Accepting the importance of regulatory purpose still leaves the question of the analytical stage at which this factor should be considered: as part of product definition, or as a factor in the comparison of treatment accorded to products found to be otherwise ‘like’. Indeed, this was one of the most significant differences between the Panel and AB analyses in US–Clove Cigarettes, and a prime example of legal indeterminacy in national treatment. To address this, we modelled a ‘best case scenario’ in which an omniscient arbiter could easily see the ‘right’ answer to the question of whether a measure was protectionist or not. We showed that, in the absence of such omniscience, the decision would still require difficult judgement calls.
Moreover, we found that from an economic perspective, it makes no difference at which stage those calls are made – in defining the product range, or in comparing the treatment of the products. However, dealing with regulatory distinctions between products as a separate stage, after product definition, has advantages in preserving the legitimacy of the process: it separates regulatory purpose from more objectively observable factors, preserves the political bargain whereby differential treatment is problematic only when products are in a competitive relationship, and sustains the transparency of policy considerations.
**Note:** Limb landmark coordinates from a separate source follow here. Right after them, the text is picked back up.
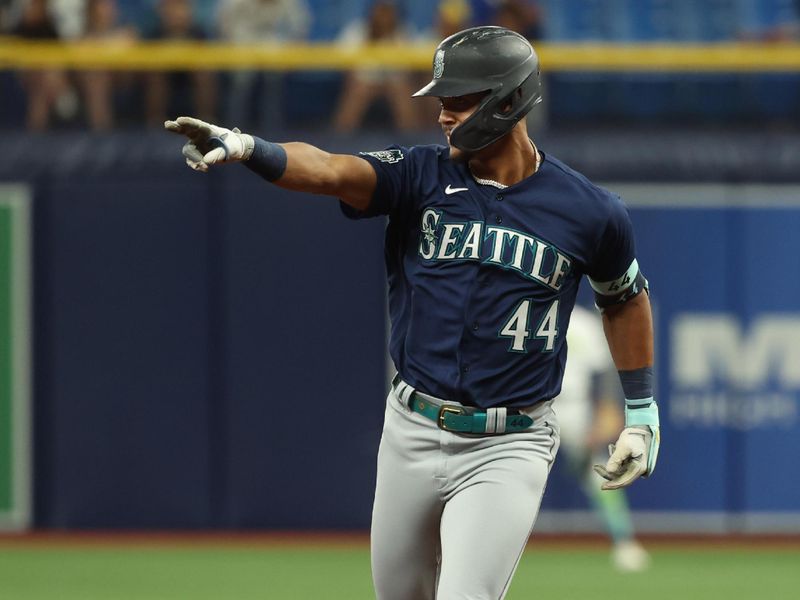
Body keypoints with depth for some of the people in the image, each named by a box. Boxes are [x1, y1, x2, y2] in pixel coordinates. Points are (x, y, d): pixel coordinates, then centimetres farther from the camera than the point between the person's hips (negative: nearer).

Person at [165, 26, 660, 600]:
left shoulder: (590, 213, -5)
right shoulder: (422, 176, -4)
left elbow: (624, 297, 14)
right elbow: (332, 171, -23)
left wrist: (641, 410, 14)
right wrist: (247, 147, -42)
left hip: (508, 447, -3)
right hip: (413, 433, 4)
Although our discussion has been based on a particular case adjudicated under the TBT agreement, the analysis could just have well dealt entirely with national treatment under Article III GATT. Indeed, this indicates that the AB was right in anchoring its approach to Article 2.1 TBT in the GATT; even more importantly, this suggests that the AB's new jurisprudence on product definition and regulatory purpose should carry-back into the GATT itself, where applicable.
The indeterminacy that plagues the issue of product likeness does not imply that the issue is hopeless. It simply highlights that there are some tasks better performed by a legislative body than a judicial body. The distinction between permissible and impermissible regulatory purposes and acts depends heavily on value judgements. A new political agreement among WTO members could, in theory, provide clarity on these judgements. If the issue is left to judicial bodies without further guidance, however, the US–Clove Cigarettes case is unlikely to be the last one grappling with the issue of product likeness.